**TEXT SHOWN**.

--------

Why scale models are ineffective

[BigAl]

To model an impact of a structure C (WTC 1 top part) with a similar structure A (WTC 1 btm part) is quite easy and has nothing to with gravity or scale!

You don't have a clue what "model" and "scale" mean in the context of understanding structures.

 

[Justin39640]

You don't have a clue what "model" and "scale" mean in the context of understanding structures.

that was obvious with his water tank bs
he thought a campfire was a good scaled inferno lol

he also thinks snow cant crush a building lol

 

[sylvan8798]

I find Heiwa's obsession with his C and A "structures" as strange as psikey's fixation with the masses of steel and concrete at every location. I wonder what a psychiatrist would say about this type of obsessive behavior?

 

[Hokulele]

Scale gravity? A few of you need to take basic physics classes again!

If you drop a bowling ball and a golf ball from the same height, at the same time, which will hit the ground first? You can even ignore air resistance for this example as it plays a very minor role.

That is exactly my point, acceleration due to gravity is a constant^*.

To take this back to scaling, now calculate how much force is required to stop the bowling ball? How much force is required to stop the golf ball? There is no way to scale gravity to make these forces equal, so there is no way you can call your golf ball and its behavior a perfect scale model of your bowling ball and its behavior.


* - At least for the purposes of model-building here on Earth, as Dave Rogers points out in his reponse.

 

[psikeyhackr]

That is exactly my point, acceleration due to gravity is a constant^*.

To take this back to scaling, now calculate how much force is required to stop the bowling ball? How much force is required to stop the golf ball? There is no way to scale gravity to make these forces equal, so there is no way you can call your golf ball and its behavior a perfect scale model of your bowling ball and its behavior.

* - At least for the purposes of model-building here on Earth, as Dave Rogers points out in his reponse.

.
But if you have a series of bowling balls spaced in a tube with holes to let the air out and the top ball has to break the supports of the balls below then the mass of all of the balls is relevant to the acceleration that can occur because the top falling ball will try to force what it hits to accelerate faster than gravity. The conservation of momentum becomes a factor. So not knowing the distribution of mass through the tower is absurd.

The strength of the supports will be an additional factor in slowing things down.

http://www.youtube.com/watch?v=LXAerZUw4Wc

psik

 

[Hokulele]

But if you have a series of bowling balls spaced in a tube with holes to let the air out and the top ball has to break the supports of the balls below then the mass of all of the balls is relevant to the acceleration that can occur because the top falling ball will try to force what it hits to accelerate faster than gravity. The conservation of momentum becomes a factor. So not knowing the distribution of mass through the tower is absurd.

I recommend bacon bits and papaya seed dressing. They go with anything, even word salad.

And yes, your bizarre obsession with TONS of STEEL and TONS of CONCRETE is noted.

 

[FineWine]

First you must decide what you are going to model, e.g. a steel tower structure where part C one way crushes part A, when C is dropped on A by gravity; C = 1/10 A, A carried C before.

How to go about it? And does size/scale matter? Let's do it full scale!

First select a suitable building standard to get the design stresses and the redundancy right. Let's also simplify and that only static design stresses due to gravity loads are considered (in this example).

--------

(Collected data)
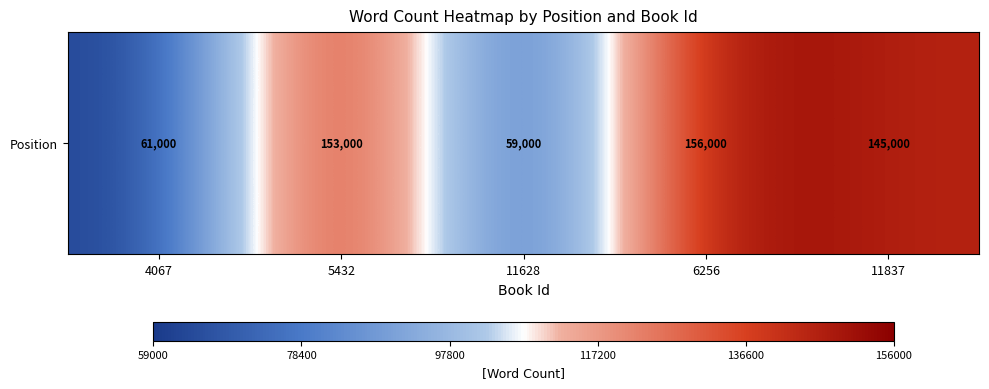

What is the difference between the values at 5432 and 4067?

92000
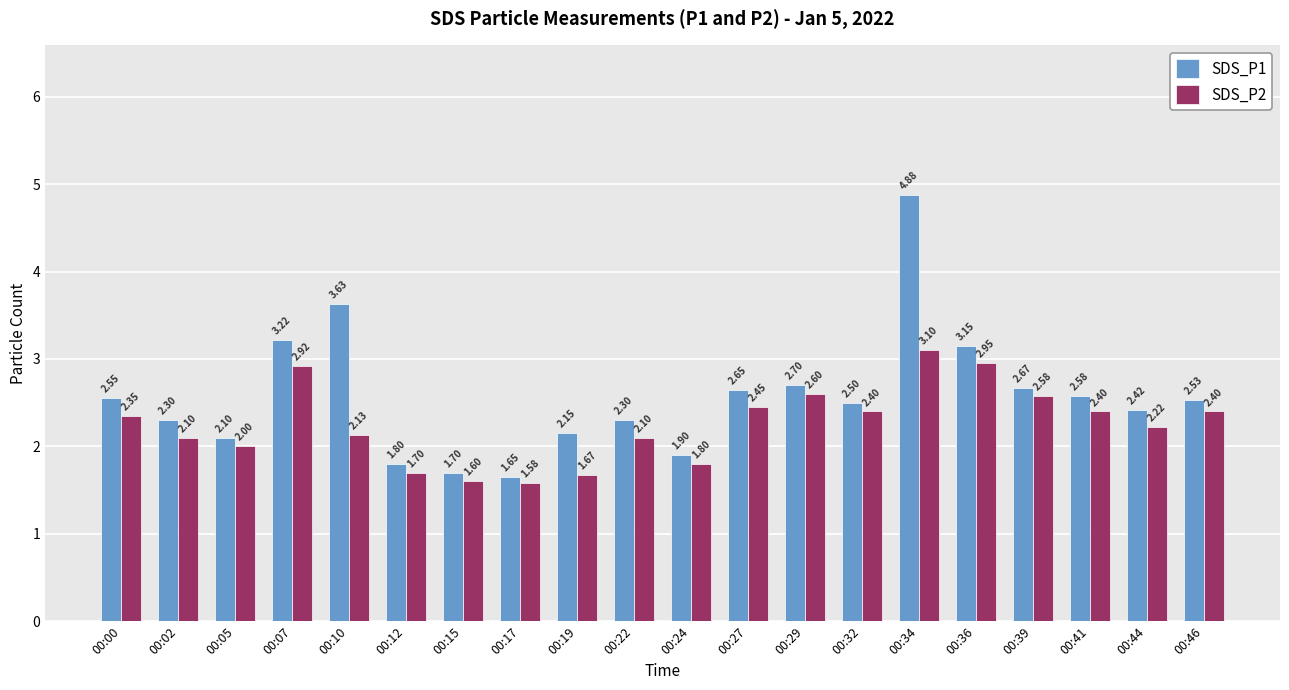

Which series has the widest spread of values?

SDS_P1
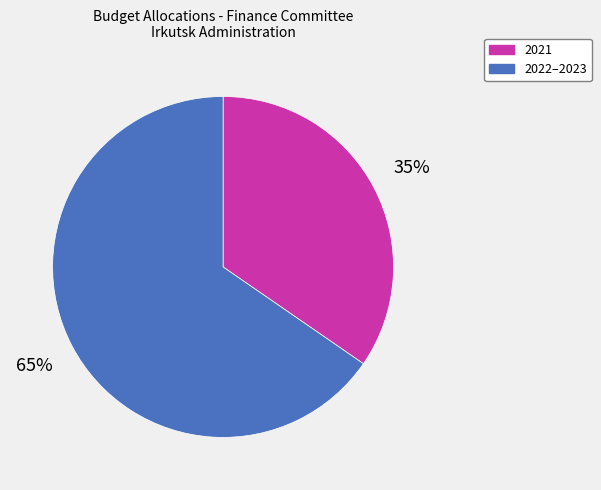

Which category has the biggest portion of the pie?

2022–2023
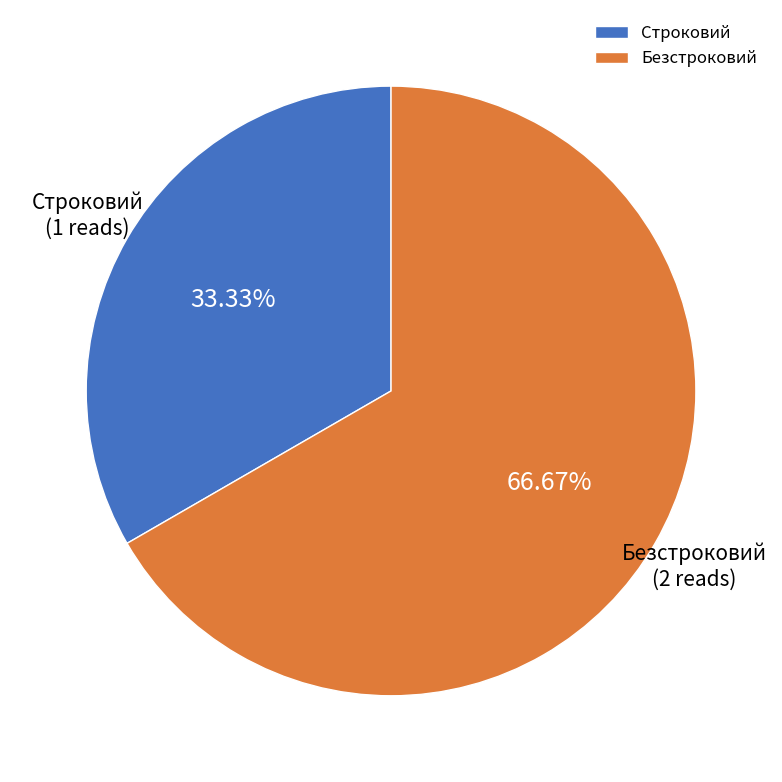

Approximately how many times larger is the value at Строковий compared to Безстроковий?

0.5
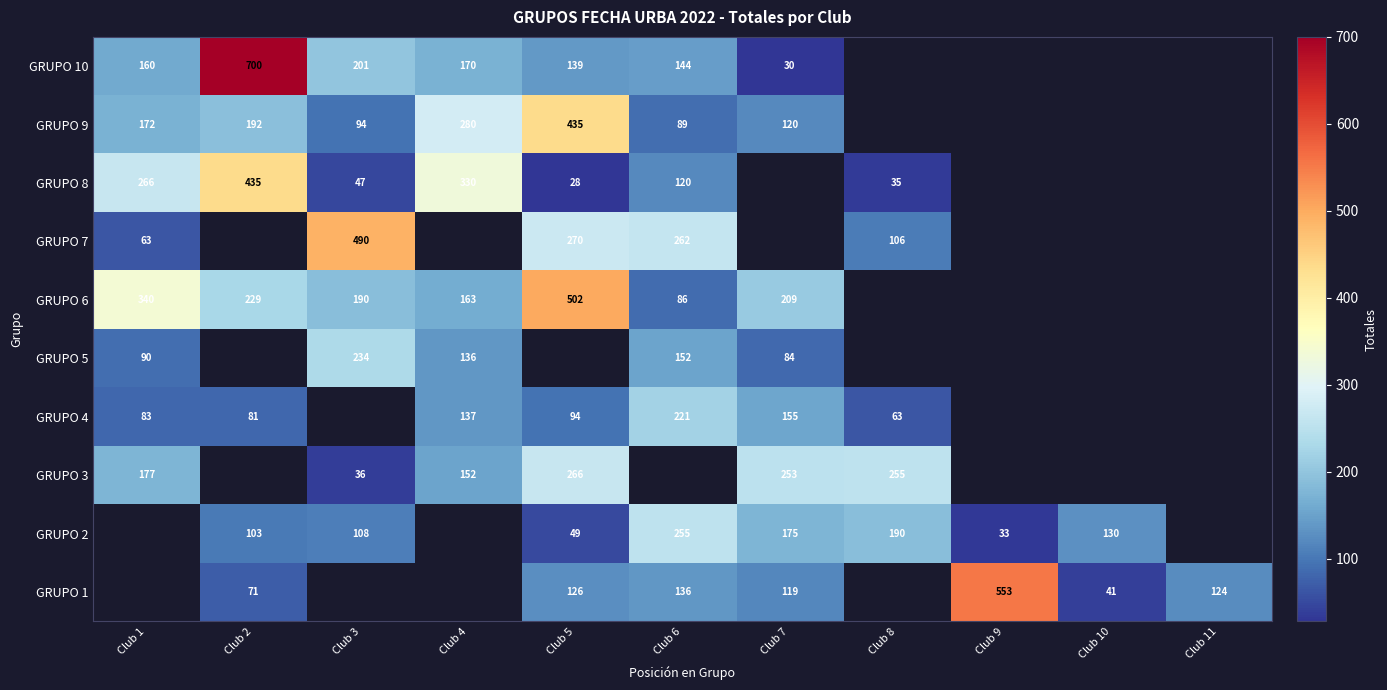

Is the value of GRUPO 5 at Club 4 greater than the value of GRUPO 1 at Club 5?

Yes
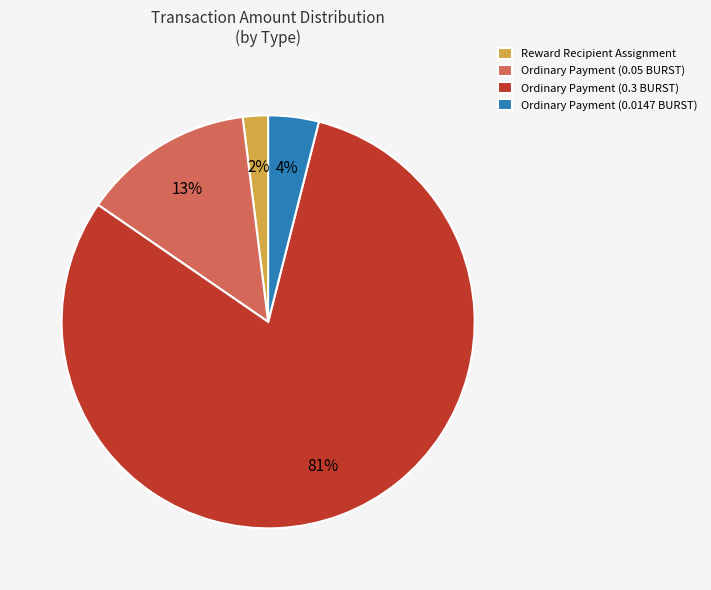

Which slice is the smallest?

Reward Recipient Assignment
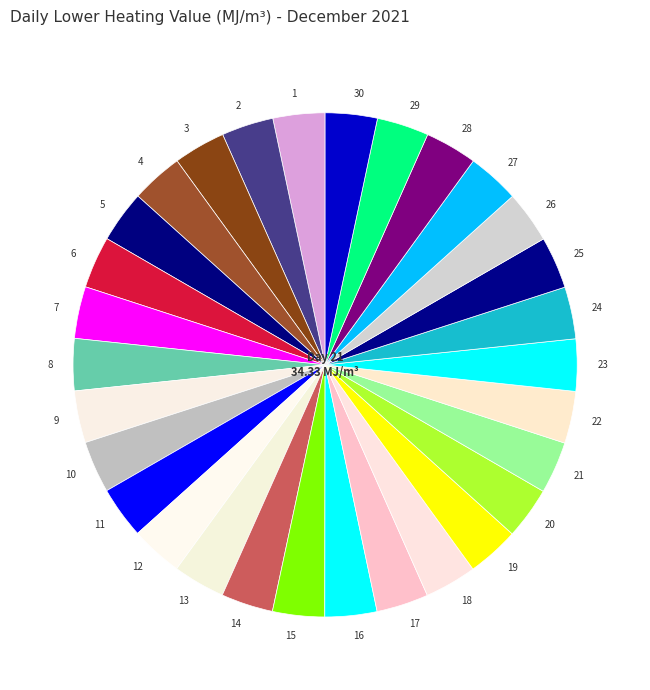

Is there any slice that represents more than half of the pie?

No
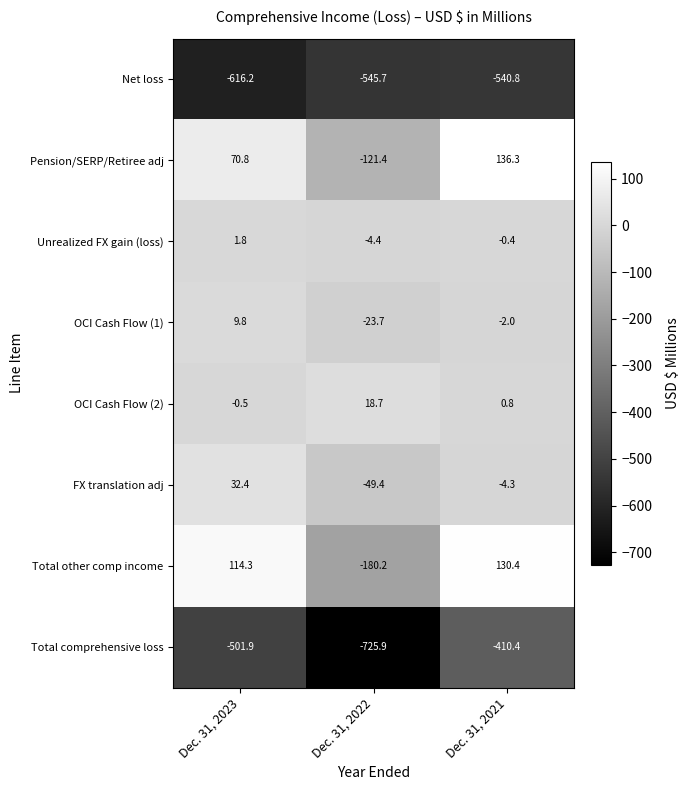

What is the difference between the highest and lowest values at Dec. 31, 2023?

730.5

--------

**WORK TASK A**.
Repeat the records word for word, from the line containing "Which series has the widest spread of values?" down to the end of the records, and leave out the pictures.
**WORK TASK B**.
Carry on the forum thread about why scale models are ineffective, picking up right after its last sentence.
The text and the records have nothing to do with each other.

**RESULT A**.
Which series has the widest spread of values?

SDS_P1

Which category has the biggest portion of the pie?

2022–2023

Approximately how many times larger is the value at Строковий compared to Безстроковий?

0.5

Is the value of GRUPO 5 at Club 4 greater than the value of GRUPO 1 at Club 5?

Yes

Which slice is the smallest?

Reward Recipient Assignment

Is there any slice that represents more than half of the pie?

No

What is the difference between the highest and lowest values at Dec. 31, 2023?

730.5

**RESULT B**.
Let's start with a very simple tower 100 floors high. It has a core of 8 vertical columns (100 floors high) in a square; three columns each side; 4 corner core columns and 4 intermediate columns. At every floor the core columns are interconnected with horizontal/slooping beams for redundancy reasons. The core is like a big mast of 8 columns. It is evidently self-supporting due to the beams between the core columns.

The core is surrounded by perimeter wall columns; say 7 each side, thus total 24! At every floor the perimeter core columns are interconnected with horizontal spandrels for redundancy reasons.

All the columns are primary, load bearing elements. At present no loads (except own weights) are applied to the columns. The horizontal beams and spandrels are secondary elements installed for redundancy reasons and act as support to keep critical stresses (buckling) low in the columns (as per the standard).

Now we connect the core columns with the perimeter columns with horizontal floor trusses! 5 perimeter columns at each wall corner are connected to one core corner column (thus 5 trusses) and the intermediate core columns are connected by one truss to the remaining, intermediate perimeter columns.

Thus there are 24 floor trusses between perimeter columns and core; 4 x 5 trusses connected to the core corner columns, 4 just between remaining columns. You follow? The trusses are just bolted to the columns. The trusses are secondary elements.

This can be done in any scale, size.

Now put a thin steel plate over all floor trusses and add your loads on the floor trusses.

These loads are evidently transmitted to the columns that compress the columns. Now ensure that the static stress in each column is according to standard. Evidently the corner core columns carry more load than any other column but ... the stresses are the same. The columns get heavier lower down.

Now check the structure for redundancy! Say that the criteria according to standard is that you can remove any one column between any floor and that the spandrels and the horizontal beams shall be able to transmit the column load around the 'failure' (the removed column bit) to adjacent coumns, that will not fail. It means, e.g. that the intermediate core columns become quite strong.

OK, your structure is ready. In any size, scale. The static stresses and the redundancy are as per standard.

Now we are going to remove all columns, one after the other, between parts C and A (so we can drop C on A).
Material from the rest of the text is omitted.